#### Exercise prompt
Each line from the start of the records through the line containing "5 octubre, 2022" is to be transcribed exactly, and no other line is to be included.

Page-level text extractions:
——————————

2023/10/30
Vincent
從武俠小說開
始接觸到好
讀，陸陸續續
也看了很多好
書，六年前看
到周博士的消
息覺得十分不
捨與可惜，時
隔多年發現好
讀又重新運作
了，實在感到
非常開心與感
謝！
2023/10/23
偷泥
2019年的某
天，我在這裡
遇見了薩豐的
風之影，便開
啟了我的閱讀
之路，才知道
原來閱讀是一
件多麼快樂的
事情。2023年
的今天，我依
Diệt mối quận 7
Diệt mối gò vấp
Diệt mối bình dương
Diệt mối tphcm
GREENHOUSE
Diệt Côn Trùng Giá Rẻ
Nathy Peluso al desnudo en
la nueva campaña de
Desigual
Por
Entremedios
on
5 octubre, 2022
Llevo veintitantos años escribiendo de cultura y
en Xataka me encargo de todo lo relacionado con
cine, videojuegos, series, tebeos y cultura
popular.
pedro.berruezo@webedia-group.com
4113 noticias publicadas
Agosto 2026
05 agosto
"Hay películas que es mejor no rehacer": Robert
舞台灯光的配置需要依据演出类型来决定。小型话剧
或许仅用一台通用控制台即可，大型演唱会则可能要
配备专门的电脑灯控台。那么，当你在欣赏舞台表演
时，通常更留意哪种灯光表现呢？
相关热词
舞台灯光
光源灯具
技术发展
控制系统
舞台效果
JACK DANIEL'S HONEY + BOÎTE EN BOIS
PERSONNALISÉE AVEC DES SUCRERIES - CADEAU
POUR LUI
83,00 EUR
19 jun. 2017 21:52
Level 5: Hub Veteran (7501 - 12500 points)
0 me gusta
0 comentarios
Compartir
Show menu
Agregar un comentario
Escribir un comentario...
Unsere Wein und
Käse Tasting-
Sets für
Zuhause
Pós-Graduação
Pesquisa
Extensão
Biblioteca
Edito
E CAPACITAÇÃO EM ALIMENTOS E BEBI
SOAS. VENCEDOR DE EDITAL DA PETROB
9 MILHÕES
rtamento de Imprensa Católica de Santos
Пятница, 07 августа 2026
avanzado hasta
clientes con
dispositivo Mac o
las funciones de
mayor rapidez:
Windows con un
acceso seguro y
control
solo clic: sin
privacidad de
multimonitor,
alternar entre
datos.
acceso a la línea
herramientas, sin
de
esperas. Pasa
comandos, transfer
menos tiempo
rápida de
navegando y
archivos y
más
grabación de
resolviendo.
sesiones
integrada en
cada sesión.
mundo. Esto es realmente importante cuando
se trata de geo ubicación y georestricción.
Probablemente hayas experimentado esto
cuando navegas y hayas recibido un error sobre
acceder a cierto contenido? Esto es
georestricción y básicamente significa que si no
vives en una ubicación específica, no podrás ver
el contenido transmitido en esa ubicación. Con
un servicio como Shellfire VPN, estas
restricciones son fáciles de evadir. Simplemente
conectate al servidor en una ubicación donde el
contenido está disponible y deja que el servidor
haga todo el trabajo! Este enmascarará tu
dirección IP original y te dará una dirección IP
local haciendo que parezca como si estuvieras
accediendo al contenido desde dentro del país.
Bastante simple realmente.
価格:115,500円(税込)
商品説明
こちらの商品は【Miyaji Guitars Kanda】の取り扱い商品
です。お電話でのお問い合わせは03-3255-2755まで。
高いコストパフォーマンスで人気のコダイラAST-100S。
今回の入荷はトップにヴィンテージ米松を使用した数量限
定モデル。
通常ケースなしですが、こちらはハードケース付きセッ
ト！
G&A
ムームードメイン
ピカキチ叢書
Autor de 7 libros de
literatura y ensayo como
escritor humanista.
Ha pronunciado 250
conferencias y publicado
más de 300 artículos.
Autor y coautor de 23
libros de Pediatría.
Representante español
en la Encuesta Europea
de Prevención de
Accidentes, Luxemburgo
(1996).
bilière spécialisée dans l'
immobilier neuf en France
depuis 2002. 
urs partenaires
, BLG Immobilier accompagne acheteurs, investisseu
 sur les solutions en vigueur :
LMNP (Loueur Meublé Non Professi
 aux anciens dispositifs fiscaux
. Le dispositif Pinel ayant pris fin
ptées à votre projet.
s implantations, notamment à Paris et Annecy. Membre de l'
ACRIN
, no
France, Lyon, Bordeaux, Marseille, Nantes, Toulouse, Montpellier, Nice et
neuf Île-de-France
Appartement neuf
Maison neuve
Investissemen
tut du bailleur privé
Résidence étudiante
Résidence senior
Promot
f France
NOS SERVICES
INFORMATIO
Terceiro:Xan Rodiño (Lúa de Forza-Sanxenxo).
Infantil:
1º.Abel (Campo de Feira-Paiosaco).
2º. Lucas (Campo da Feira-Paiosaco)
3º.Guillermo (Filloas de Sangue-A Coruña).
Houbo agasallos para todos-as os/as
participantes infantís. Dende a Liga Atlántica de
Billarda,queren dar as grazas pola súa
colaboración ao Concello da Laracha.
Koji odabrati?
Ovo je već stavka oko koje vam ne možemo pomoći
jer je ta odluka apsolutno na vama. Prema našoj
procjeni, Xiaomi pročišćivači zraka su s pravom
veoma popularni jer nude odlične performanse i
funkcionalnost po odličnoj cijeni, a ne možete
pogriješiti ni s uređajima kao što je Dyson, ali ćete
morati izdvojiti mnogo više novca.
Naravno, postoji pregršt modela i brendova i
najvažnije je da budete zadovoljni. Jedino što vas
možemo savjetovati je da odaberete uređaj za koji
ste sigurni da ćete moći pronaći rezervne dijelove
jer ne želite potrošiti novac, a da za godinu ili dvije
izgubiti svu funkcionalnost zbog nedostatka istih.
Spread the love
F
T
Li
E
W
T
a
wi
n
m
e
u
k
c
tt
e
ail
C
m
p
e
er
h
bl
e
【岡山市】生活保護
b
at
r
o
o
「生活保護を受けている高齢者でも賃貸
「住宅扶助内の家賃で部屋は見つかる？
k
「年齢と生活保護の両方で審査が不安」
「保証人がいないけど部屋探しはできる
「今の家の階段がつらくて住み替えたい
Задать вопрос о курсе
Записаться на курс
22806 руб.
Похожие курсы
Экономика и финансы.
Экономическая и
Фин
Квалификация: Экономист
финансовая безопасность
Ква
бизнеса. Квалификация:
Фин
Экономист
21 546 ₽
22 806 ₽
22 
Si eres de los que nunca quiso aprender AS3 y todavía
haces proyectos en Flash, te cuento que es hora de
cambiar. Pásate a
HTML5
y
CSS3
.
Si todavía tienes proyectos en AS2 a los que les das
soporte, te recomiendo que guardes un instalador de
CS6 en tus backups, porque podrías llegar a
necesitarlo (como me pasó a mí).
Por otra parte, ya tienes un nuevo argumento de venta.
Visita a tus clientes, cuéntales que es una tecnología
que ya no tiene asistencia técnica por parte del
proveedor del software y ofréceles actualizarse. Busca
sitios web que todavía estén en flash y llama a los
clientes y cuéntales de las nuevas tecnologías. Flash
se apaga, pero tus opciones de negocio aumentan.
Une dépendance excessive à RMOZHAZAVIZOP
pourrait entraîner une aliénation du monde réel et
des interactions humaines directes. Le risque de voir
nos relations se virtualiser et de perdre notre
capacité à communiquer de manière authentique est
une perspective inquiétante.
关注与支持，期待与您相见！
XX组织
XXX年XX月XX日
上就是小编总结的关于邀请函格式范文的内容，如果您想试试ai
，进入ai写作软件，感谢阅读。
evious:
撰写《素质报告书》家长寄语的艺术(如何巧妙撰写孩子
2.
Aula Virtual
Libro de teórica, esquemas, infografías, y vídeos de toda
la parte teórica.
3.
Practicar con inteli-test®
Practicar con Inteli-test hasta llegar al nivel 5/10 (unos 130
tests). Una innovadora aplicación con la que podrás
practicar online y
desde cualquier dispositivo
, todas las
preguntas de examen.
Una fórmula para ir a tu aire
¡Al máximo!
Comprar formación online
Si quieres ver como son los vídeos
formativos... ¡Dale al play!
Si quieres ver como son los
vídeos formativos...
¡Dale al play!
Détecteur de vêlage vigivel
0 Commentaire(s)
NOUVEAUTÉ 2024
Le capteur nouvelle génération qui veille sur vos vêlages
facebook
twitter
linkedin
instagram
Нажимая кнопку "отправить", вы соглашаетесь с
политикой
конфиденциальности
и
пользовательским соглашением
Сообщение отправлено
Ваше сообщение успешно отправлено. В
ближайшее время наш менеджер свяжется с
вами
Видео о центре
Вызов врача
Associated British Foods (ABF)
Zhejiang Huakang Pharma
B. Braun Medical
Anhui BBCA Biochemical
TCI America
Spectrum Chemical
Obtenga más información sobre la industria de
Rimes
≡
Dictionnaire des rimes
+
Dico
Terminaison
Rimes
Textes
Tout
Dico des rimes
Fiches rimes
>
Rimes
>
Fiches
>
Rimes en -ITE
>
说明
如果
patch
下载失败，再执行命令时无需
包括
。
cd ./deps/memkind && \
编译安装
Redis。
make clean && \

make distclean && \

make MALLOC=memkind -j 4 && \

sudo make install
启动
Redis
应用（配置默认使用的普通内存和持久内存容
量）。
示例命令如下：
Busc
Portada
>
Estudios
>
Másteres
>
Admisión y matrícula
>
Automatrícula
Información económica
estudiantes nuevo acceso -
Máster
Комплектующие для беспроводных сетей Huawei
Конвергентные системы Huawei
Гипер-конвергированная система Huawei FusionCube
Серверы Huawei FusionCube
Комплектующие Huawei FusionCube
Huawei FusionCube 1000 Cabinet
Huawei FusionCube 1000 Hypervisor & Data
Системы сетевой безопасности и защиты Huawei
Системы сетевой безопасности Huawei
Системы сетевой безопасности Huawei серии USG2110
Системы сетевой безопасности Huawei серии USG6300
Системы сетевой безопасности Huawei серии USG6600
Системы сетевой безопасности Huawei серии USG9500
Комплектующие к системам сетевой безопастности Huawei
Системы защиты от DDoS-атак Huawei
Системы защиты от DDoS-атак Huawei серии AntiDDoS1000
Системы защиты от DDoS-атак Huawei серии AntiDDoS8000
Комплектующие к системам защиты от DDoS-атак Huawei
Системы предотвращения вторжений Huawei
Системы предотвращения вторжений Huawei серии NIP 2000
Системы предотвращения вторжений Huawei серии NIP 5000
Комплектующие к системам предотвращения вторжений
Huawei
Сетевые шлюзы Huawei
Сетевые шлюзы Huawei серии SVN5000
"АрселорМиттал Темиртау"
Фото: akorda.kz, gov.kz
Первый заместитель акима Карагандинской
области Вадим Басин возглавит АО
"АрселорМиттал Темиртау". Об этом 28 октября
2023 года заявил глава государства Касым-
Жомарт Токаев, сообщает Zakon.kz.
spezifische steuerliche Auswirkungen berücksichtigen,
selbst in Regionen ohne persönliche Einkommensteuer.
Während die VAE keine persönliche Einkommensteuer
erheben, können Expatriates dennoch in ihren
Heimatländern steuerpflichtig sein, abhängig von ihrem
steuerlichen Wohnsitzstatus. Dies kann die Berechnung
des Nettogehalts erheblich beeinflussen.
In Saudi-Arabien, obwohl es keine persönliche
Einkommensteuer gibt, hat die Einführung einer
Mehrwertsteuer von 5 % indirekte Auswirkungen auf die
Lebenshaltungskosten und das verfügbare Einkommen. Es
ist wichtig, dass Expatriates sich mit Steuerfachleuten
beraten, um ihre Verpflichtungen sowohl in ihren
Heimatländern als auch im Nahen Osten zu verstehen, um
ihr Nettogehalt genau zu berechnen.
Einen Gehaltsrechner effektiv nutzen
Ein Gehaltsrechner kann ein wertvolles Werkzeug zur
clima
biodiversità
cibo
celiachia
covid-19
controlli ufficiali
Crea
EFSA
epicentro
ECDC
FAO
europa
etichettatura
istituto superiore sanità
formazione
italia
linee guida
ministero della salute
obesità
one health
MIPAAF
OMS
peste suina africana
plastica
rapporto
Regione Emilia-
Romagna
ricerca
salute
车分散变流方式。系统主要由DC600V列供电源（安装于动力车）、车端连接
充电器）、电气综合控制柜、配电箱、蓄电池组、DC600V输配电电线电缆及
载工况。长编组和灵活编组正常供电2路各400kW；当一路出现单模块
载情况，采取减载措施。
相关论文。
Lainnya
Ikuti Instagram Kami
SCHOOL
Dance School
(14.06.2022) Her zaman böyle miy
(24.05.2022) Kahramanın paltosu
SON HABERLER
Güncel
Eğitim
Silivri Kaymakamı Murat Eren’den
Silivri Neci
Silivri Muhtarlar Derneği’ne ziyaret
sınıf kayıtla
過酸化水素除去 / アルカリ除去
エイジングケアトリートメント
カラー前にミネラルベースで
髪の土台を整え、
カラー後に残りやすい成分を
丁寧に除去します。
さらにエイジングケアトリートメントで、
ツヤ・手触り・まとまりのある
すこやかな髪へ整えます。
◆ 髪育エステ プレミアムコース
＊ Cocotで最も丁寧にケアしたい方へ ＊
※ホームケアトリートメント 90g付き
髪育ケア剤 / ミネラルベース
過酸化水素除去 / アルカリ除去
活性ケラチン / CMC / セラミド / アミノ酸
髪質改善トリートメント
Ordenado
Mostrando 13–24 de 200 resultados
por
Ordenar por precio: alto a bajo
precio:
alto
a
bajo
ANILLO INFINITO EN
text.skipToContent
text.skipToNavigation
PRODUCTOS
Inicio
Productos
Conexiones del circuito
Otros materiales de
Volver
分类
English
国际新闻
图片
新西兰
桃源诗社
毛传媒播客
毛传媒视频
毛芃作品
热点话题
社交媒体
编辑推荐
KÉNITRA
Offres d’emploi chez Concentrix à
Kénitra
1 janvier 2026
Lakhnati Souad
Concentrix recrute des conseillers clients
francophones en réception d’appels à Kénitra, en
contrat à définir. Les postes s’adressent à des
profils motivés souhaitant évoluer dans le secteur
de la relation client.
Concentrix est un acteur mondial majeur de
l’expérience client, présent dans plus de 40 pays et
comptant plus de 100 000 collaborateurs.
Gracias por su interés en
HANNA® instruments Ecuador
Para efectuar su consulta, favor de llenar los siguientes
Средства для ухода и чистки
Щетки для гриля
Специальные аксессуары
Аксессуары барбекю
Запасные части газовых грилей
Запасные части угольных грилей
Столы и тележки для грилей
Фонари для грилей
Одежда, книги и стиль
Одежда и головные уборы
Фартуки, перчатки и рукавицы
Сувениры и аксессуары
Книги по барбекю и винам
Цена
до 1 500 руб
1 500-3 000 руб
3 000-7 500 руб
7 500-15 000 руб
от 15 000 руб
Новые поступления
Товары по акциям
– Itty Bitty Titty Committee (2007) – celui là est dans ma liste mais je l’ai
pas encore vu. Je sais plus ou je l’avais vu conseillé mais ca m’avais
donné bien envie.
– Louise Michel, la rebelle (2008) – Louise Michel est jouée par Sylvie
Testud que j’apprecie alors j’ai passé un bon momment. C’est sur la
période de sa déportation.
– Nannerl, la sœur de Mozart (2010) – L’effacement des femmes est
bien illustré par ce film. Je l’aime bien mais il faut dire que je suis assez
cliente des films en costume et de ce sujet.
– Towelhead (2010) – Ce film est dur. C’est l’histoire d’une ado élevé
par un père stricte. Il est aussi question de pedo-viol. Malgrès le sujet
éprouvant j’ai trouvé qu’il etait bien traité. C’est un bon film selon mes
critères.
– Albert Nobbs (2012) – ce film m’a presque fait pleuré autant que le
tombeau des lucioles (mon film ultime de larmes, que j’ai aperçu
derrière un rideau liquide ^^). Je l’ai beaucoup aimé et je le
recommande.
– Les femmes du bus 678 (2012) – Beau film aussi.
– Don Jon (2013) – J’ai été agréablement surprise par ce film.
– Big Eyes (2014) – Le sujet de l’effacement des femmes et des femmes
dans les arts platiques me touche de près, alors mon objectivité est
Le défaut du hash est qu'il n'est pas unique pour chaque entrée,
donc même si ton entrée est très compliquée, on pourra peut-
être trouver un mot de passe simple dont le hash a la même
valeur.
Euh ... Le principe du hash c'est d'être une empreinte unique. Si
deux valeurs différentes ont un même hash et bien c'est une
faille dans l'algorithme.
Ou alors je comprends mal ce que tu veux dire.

——————————

#### Written answer
2023/10/30
Vincent
從武俠小說開
始接觸到好
讀，陸陸續續
也看了很多好
書，六年前看
到周博士的消
息覺得十分不
捨與可惜，時
隔多年發現好
讀又重新運作
了，實在感到
非常開心與感
謝！
2023/10/23
偷泥
2019年的某
天，我在這裡
遇見了薩豐的
風之影，便開
啟了我的閱讀
之路，才知道
原來閱讀是一
件多麼快樂的
事情。2023年
的今天，我依
Diệt mối quận 7
Diệt mối gò vấp
Diệt mối bình dương
Diệt mối tphcm
GREENHOUSE
Diệt Côn Trùng Giá Rẻ
Nathy Peluso al desnudo en
la nueva campaña de
Desigual
Por
Entremedios
on
5 octubre, 2022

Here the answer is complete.